Did you know the very first movies didn’t have sound or colour like the movies we watch today? You had to watch the pictures closely to figure out what was going on! Use your imagination to make the boy and girl in the book Where Happiness Hides into more complete characters by making up their conversations based on the pictures.

       

Emotions Poem –
Year 2

“Happiness hides in…”
Good poets often use repetition and rhyme to make their poems fun to read and listen to.

Think about what makes you happy and use the provided poem structure to become a famous poet yourself!

Book Review –
Year 3

People often look up reviews of books to see whether they will like the book before buying it.
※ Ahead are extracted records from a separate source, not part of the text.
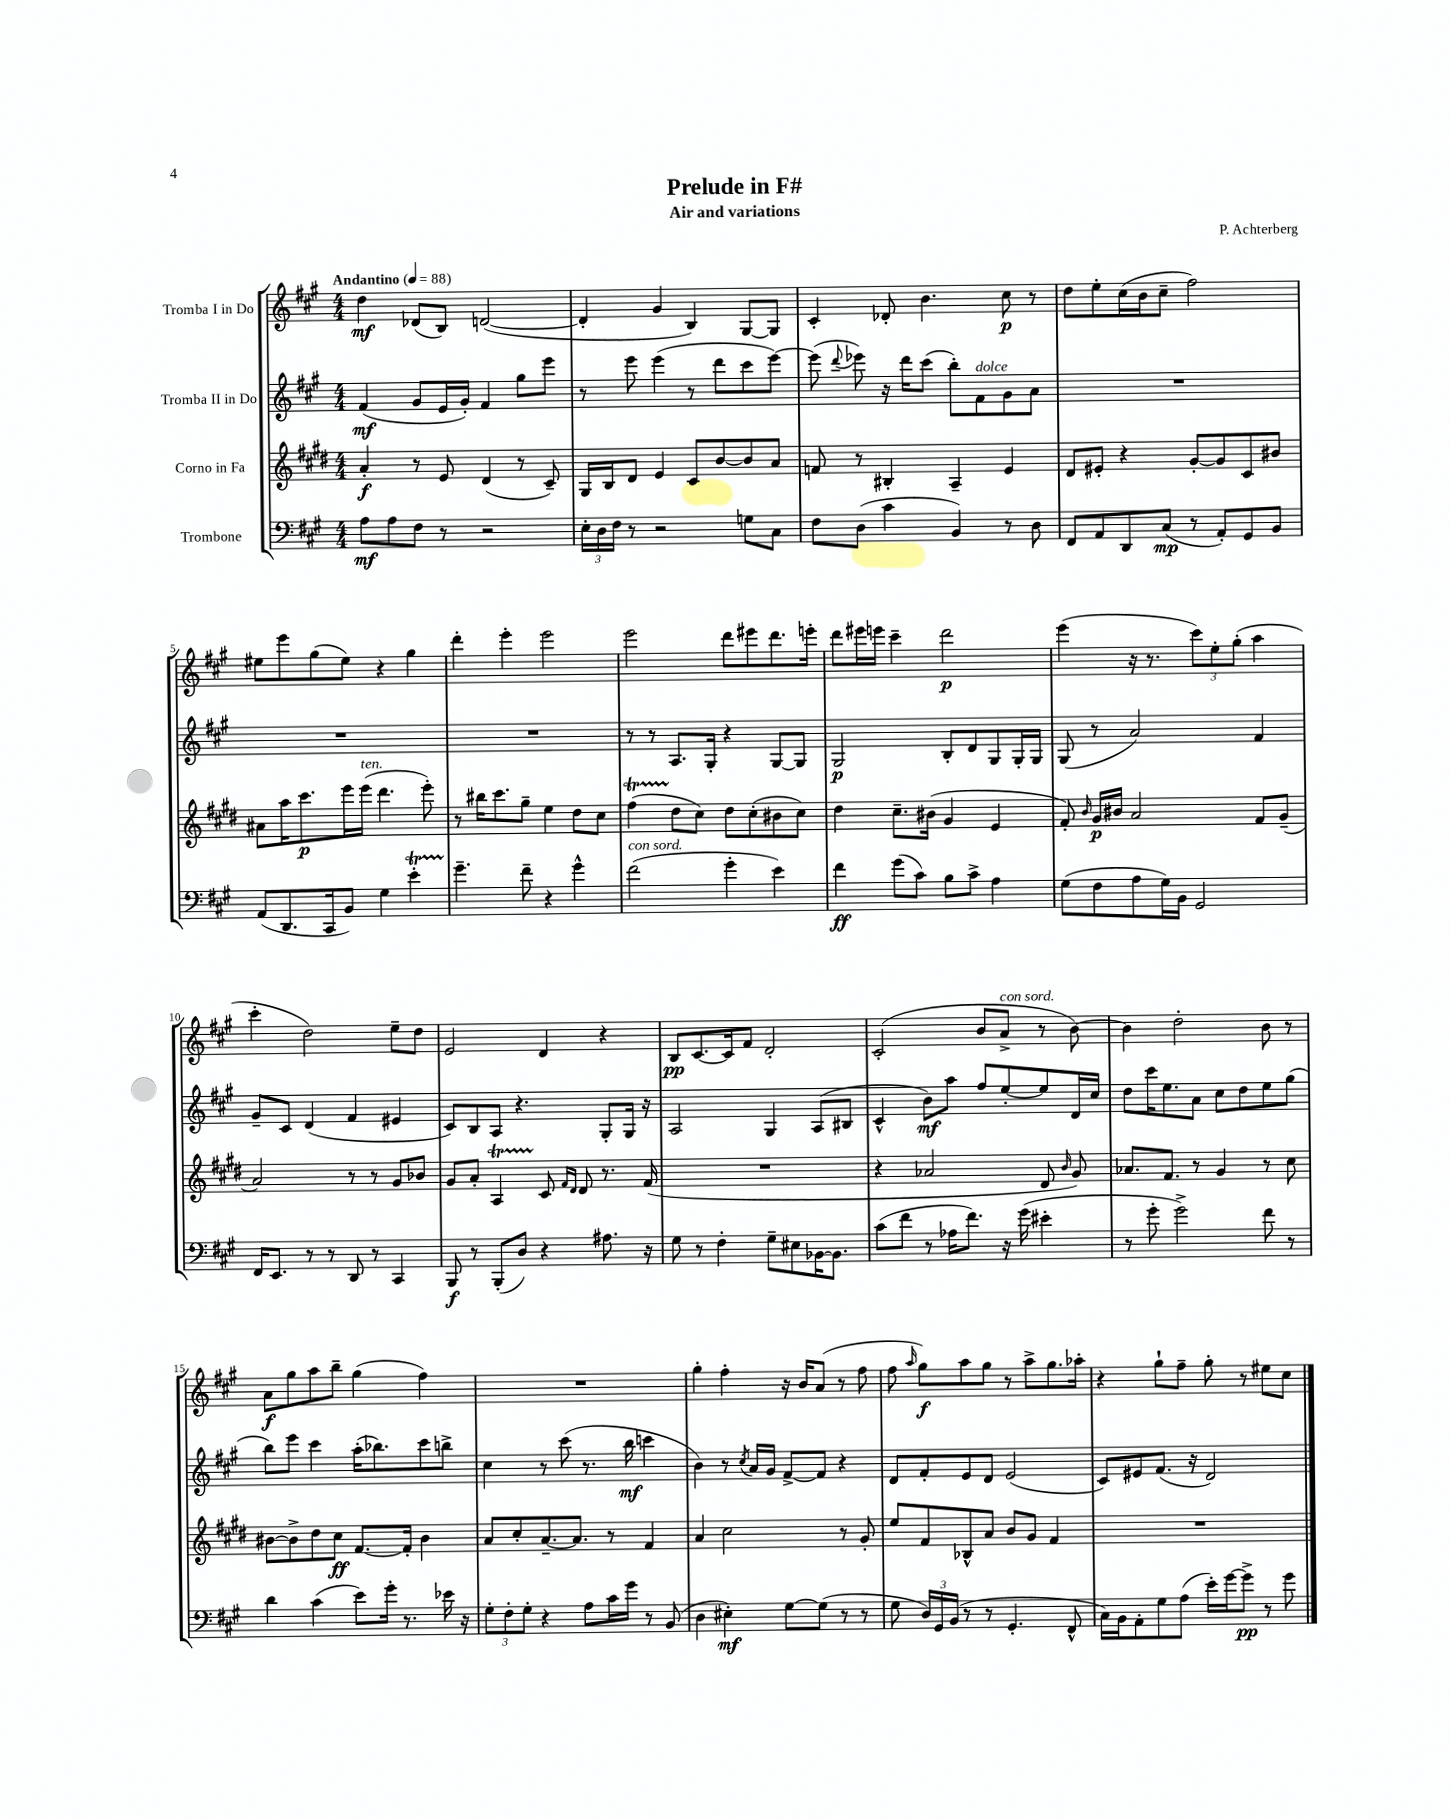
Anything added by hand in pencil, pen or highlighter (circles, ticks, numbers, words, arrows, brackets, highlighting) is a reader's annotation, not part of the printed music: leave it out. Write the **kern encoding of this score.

**kern	**kern	**kern	**kern
*staff4	*staff3	*staff2	*staff1
*clefF4	*clefG2	*clefG2	*clefG2
*k[f#c#g#]	*k[f#c#g#d#]	*k[f#c#g#]	*k[f#c#g#]
*M4/4	*M4/4	*M4/4	*M4/4
*MM88	*MM88	*MM88	*MM88
8A\L	4a'/	(4f#/	4dd\
8A\	.	.	.
8F#\J	8r	8g#/L	(8d-/L
8r	8e/	16e/L	8B/J)
.	.	16g#'/JJ)	.
2r	(4d#/	4f#/	([2d/
.	8r	8gg#\L	.
.	8c#~/)	8eee\J	.
=	=	=	=
24E'\LL	16G#/LL	8r	4d'/]
24D\	.	.	.
.	16B/J	.	.
24F#\JJ	.	.	.
8r	8d#/J	8eee\	.
2r	4e/	(4eee\	4g#/
.	8c#/L	8r	4B/)
.	[8b/	8ddd\L	.
8G\L	8b/]	8ccc#\	[8G#/L
8C#\J	8a/J	[8eee\J)	8G#/]J
=	=	=	=
8F#\L	8f/	(8eee\]	4c#'/
.	.	8qqddd/	.
(8D\J	8r	8eee-\)	.
4c#\	4B#'/	16r	8d-'/
.	.	16ddd\LK	.
.	.	(8ccc#\J	4.b\
4BB/)	4A~/	8bb'\L)	.
.	.	8f#\	.
8r	4e/	8g#\	8cc#\
8D\	.	8a\J	8r
=	=	=	=
8FF#/L	8d#/L	1r	8dd\L
8AA/	8e#'/J	.	8ee'\
8DD/	4r	.	(16cc#\L
.	.	.	16b\J
(8C#/J	.	.	8cc#~\J
8r	[8g#'/L	.	2ff#\)
8AA'/L)	8g#/]	.	.
8GG#/	8c#/	.	.
8BB/J	8b#/J	.	.
=	=	=	=
(8AA/L	8a#\L	1r	8ee#\L
8.DD/	16aa\K	.	8eee\
.	8.ccc#\	.	.
.	.	.	(8gg#\
16CC#/k	.	.	.
8BB/J)	16eee\L	.	8ee#\J)
.	(16eee\JJ	.	.
4G#\	4.ddd#\	.	4r
4e'\	.	.	4gg#\
.	8eee'\)	.	.
=	=	=	=
4.g#~\	8r	1r	4ddd'\
.	16bb#\LK	.	.
.	8.ccc#\	.	.
.	.	.	4eee'\
8f#~\	8gg#~\J	.	.
4r	4ee\	.	2eee\
4g#^^\	8dd#\L	.	.
.	8cc#\J	.	.
=	=	=	=
(2f#\	(4ff#\	8r	2eee\
.	.	8r	.
.	8dd#\L	8.A/L	.
.	8cc#\J)	.	.
.	.	16G#'/Jk	.
4g#'\	8dd#\L	4r	8ddd\L
.	(8cc#'\	.	8eee#\
4e\)	8b#\	[8G#/L	8.ddd\
.	8cc#\J)	8G#/]J	.
.	.	.	16eee'\Jk
=	=	=	=
4f#\	4dd#\	2G#/	8ddd\L
.	.	.	16eee#\L
.	.	.	16eee\JJ
(8g#\L	8.cc#~\L	.	4ccc#~\
8c#\J)	.	.	.
.	(16b#\Jk	.	.
8B\L	4g#/	8B'/L	2ddd\
8c#^\J	.	8d/	.
4A\	4e/	8G#/	.
.	.	16G#'/L	.
.	.	16G#/JJ	.
=	=	=	=
(8G#\L	8f#'/)	(8G#/	(4eee\
.	16qqb/	.	.
8F#\	16g#/LL	8r	.
.	16b#/JJ	.	.
8A\	2a/	2a/)	16r
.	.	.	8.r
16G#\L)	.	.	.
16BB\JJ	.	.	.
2GG#/	.	.	12ccc#\L)
.	.	.	12ee'\
.	.	.	(12gg#'\J
.	8f#/L	4f#/	4aa\
.	(8g#~/J	.	.
=	=	=	=
16FF#/LK	2a/)	8g#~/L	4ccc#'\
8.EE/J	.	.	.
.	.	8c#/J	.
8r	.	(4d/	2dd\)
8r	.	.	.
8DD/	8r	4f#/	.
8r	8r	.	.
4CC#/	8g#/L	4e#/	8ee~\L
.	8b-/J	.	8dd\J
=	=	=	=
8BBB/	8g#/L	8c#/L)	2e/
8r	8a'/J	8B/	.
(8BBB'/L	4A/	8A/J	.
8D/J)	.	4.r	.
4r	8c#/	.	4d/
.	16qqf#/LL	.	.
.	16qqd#/JJ	.	.
.	8d#/	.	.
8.A#\	8.r	8G#'/L	4r
.	.	16G#/Jk	.
16r	(16f#/	16r	.
=	=	=	=
8G#\	1r	2A/	8B/L
8r	.	.	[8.c#/
4F#'\	.	.	.
.	.	.	16c#/]k
.	.	.	8f#/J
8G#~\L	.	4G#/	2d'/
8E#\	.	.	.
[16BB-\K	.	(8A/L	.
8.BB-\]J	.	.	.
.	.	8B#/J	.
=	=	=	=
(8c#\L	4r	4c#^^/	(2c#'/
8f#\J	.	.	.
8r	2a-/	8b\L)	.
16A-\LK	.	8aa\J	.
8.f#\J)	.	.	.
.	.	8ff#/L	8b/L
16r	.	[8ee'/	8a^/J
(16g#\	.	.	.
4e#'\	8d#/	8ee/]	8r
.	16qqb/	.	.
.	8g#/)	16d/L	[8b\)
.	.	16cc#/JJ	.
=	=	=	=
8r	8.a-/L	8dd\L	4b\]
8g#'\	.	16ccc#\K	.
.	8.f#/J	8.ee\	.
2g#^\)	.	.	2dd'\
.	8r	8a\J	.
.	4g#/	8cc#\L	.
.	.	8dd\	.
8f#\	8r	8ee\	8b\
8r	8cc#\	(8gg#\J	8r
=	=	=	=
4d\	[8b#\L	8bb\L)	8a\L
.	8b#^\]	8eee\J	8gg#\
(4c#\	8dd#\	4ccc#\	8aa\
.	8cc#\J	.	8bb~\J
8e\L)	[8.f#/L	(16aa'\LK	(4gg#\
.	.	8.bb-\)	.
16g#'\Jk	.	.	.
8.r	16f#'/]Jk	.	.
.	4b#\	8ccc#\	4ff#\)
16e-\	.	8bb^\J	.
16r	.	.	.
=	=	=	=
12G#'\L	8a/L	4cc#\	1r
12F#'\	.	.	.
.	8cc#'/	.	.
12G#'\J	.	.	.
4r	[8.a~/	8r	.
.	.	(8ccc#\	.
.	8.a/]J	.	.
8A\L	.	8.r	.
16c#\L	8r	.	.
16g#\JJ	.	16bb\	.
8r	4f#/	4ccc\	.
(8BB/	.	.	.
=	=	=	=
4D\	4a/	4b\)	4gg#'\
4E#'\)	2cc#\	8r	4ff#'\
.	.	8qcc#/	.
.	.	16a/LL	.
.	.	16g#/JJ	.
[8G#\L	.	[8f#^/L	16r
.	.	.	16b/LK
(8G#\]J	.	8f#/]J	(8a/J
8r	8r	4r	8r
8r	8g#'/	.	8ff#\
=	=	=	=
8G#\	8ee/L	8d/L	8ff#\
.	.	.	16qqaa/
24D/LL)	8f#/	8f#'/	8gg#\L)
24GG#/	.	.	.
(24BB/JJ	.	.	.
8r	8B-^^/	8e/	8aa\
8r	8a/J	8d/J	8gg#\J
4.GG#'/	8b/L	(2e/	8r
.	8g#/J	.	8aa^\L
.	4f#/	.	8.gg#\
8FF#^^/	.	.	.
.	.	.	16aa-'\Jk
=	=	=	=
16C#\LL)	1r	8c#/L)	4r
16BB\J	.	.	.
8AA'\	.	8e#/	.
8G#\	.	(8.f#/J	8gg#`\L
(8A\J	.	.	8ff#~\J
.	.	16r	.
16e'\LL)	.	2d/)	8gg#'\
[16g#\J	.	.	.
8g#^\]J	.	.	8r
8r	.	.	8ee#\L
8g#\	.	.	8cc#\J
==	==	==	==
*-	*-	*-	*-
Reviewing books is a very important and difficult job, as you have to effectively communicate many ideas about the book to the audience.

A Dog’s Point of View –
Year 3

Usually we follow the main characters through a story, seeing what they see and feeling what they feel.

But what if we followed a different character? Would they see and feel different things? 

Imagery Analysis –
Year 4

Put on your best beret as you become a serious art critic, analysing how the illustrator of Where Happiness Hides has put together two images to create different moods in the audience. Then pick up your brush and create your own pictures which communicate important messages to the reader.

       

Happiness is a Warm Bowl of Soup – Year 5

“Happiness hides in little things. Warm soup full to the brim.” 

We are very lucky to live well, compared to the struggles of children in other countries. Think of some things in your life that make you happy, and write a letter to your parent/caregiver letting them know they’re appreciated.

Storms Pass: Morals in Stories –
Year 5

“Still, happiness is found in little things. Storms pass.”

Good authors often include a moral in their story to teach their younger readers about right and wrong behaviour. Can you find the moral behind some common phrases, and create your own moral tale?

Figurative Language Practice –
Year 6

Good authors use figurative language to spark the imagination of their reader and make their writing more vivid and interesting.

Practise changing some bland phrases into metaphors, then apply figurative language to a piece of your own writing.

Specific Vocabulary –
Year 6

Great writers have a large vocabulary and know exactly the right word to choose to describe something very specifically.

Practice word choice to take your writing from good to superb, exquisite and exemplary.